## WHAT IS EXPECTED
Take from the material every line containing the string "participants" and copy it.

## THE DATA
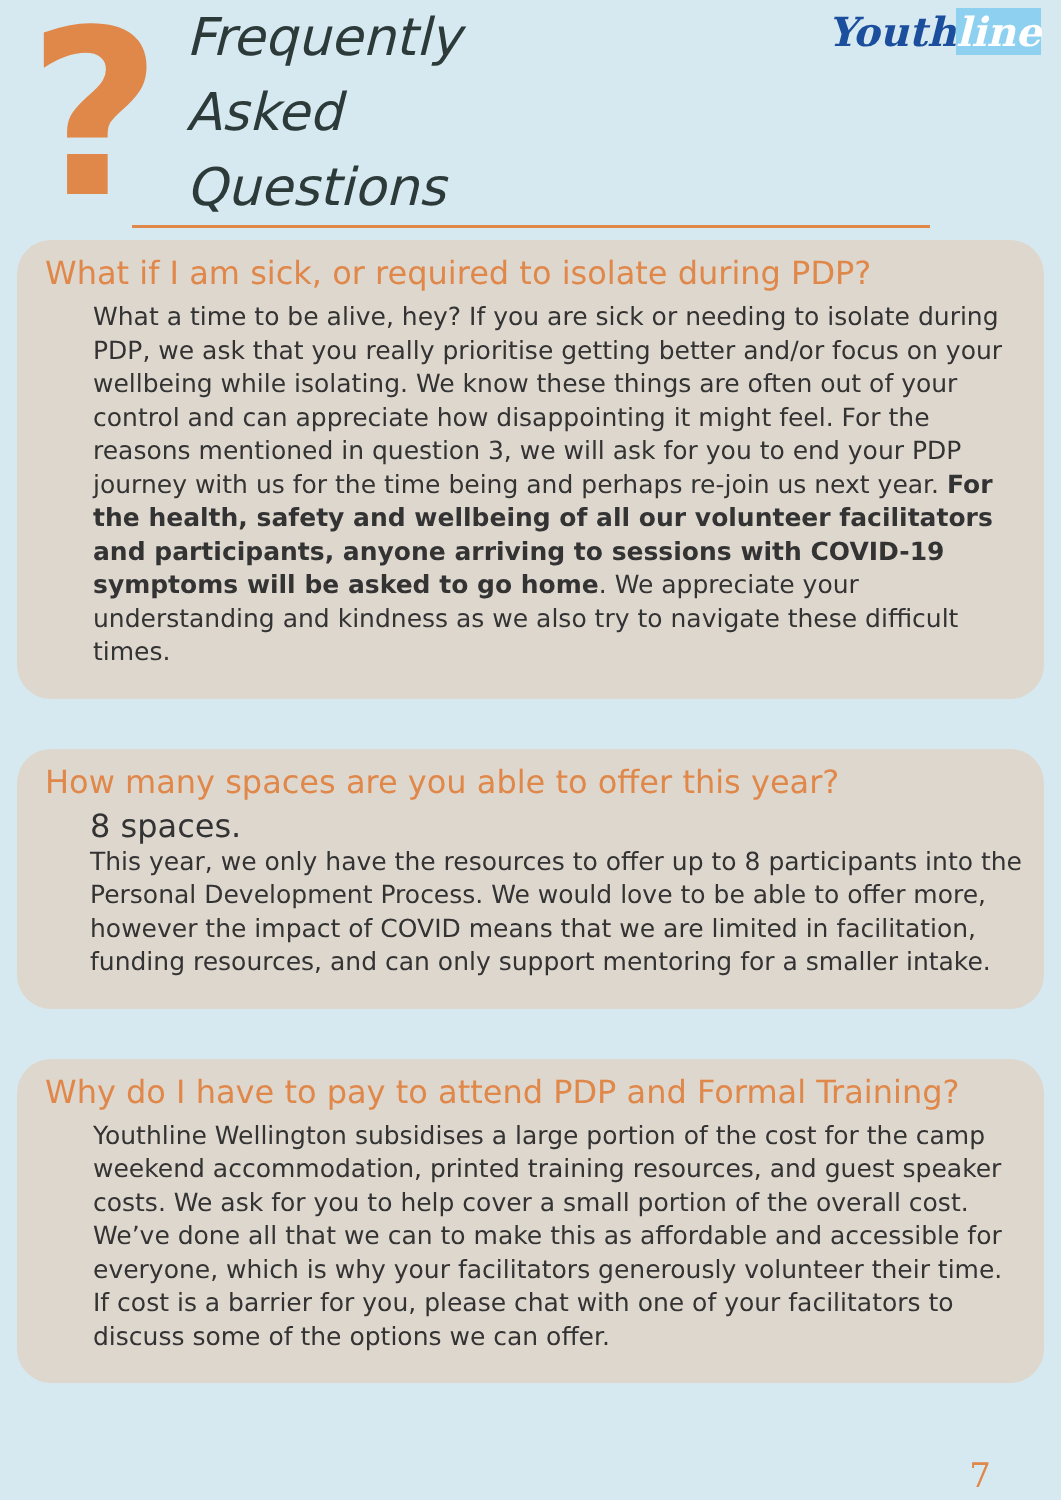?
Frequently
Asked
Questions
Youthline
What if I am sick, or required to isolate during PDP?
What a time to be alive, hey? If you are sick or needing to isolate during PDP, we ask that you really prioritise getting better and/or focus on your wellbeing while isolating. We know these things are often out of your control and can appreciate how disappointing it might feel. For the reasons mentioned in question 3, we will ask for you to end your PDP journey with us for the time being and perhaps re-join us next year. For the health, safety and wellbeing of all our volunteer facilitators and participants, anyone arriving to sessions with COVID-19 symptoms will be asked to go home. We appreciate your understanding and kindness as we also try to navigate these difficult times.
How many spaces are you able to offer this year?
8 spaces.
This year, we only have the resources to offer up to 8 participants into the Personal Development Process. We would love to be able to offer more, however the impact of COVID means that we are limited in facilitation, funding resources, and can only support mentoring for a smaller intake.
Why do I have to pay to attend PDP and Formal Training?
Youthline Wellington subsidises a large portion of the cost for the camp weekend accommodation, printed training resources, and guest speaker costs. We ask for you to help cover a small portion of the overall cost. We’ve done all that we can to make this as affordable and accessible for everyone, which is why your facilitators generously volunteer their time. If cost is a barrier for you, please chat with one of your facilitators to discuss some of the options we can offer.
7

## TASK SOLUTION
What a time to be alive, hey? If you are sick or needing to isolate during PDP, we ask that you really prioritise getting better and/or focus on your wellbeing while isolating. We know these things are often out of your control and can appreciate how disappointing it might feel. For the reasons mentioned in question 3, we will ask for you to end your PDP journey with us for the time being and perhaps re-join us next year. For the health, safety and wellbeing of all our volunteer facilitators and participants, anyone arriving to sessions with COVID-19 symptoms will be asked to go home. We appreciate your understanding and kindness as we also try to navigate these difficult times.
This year, we only have the resources to offer up to 8 participants into the Personal Development Process. We would love to be able to offer more, however the impact of COVID means that we are limited in facilitation, funding resources, and can only support mentoring for a smaller intake.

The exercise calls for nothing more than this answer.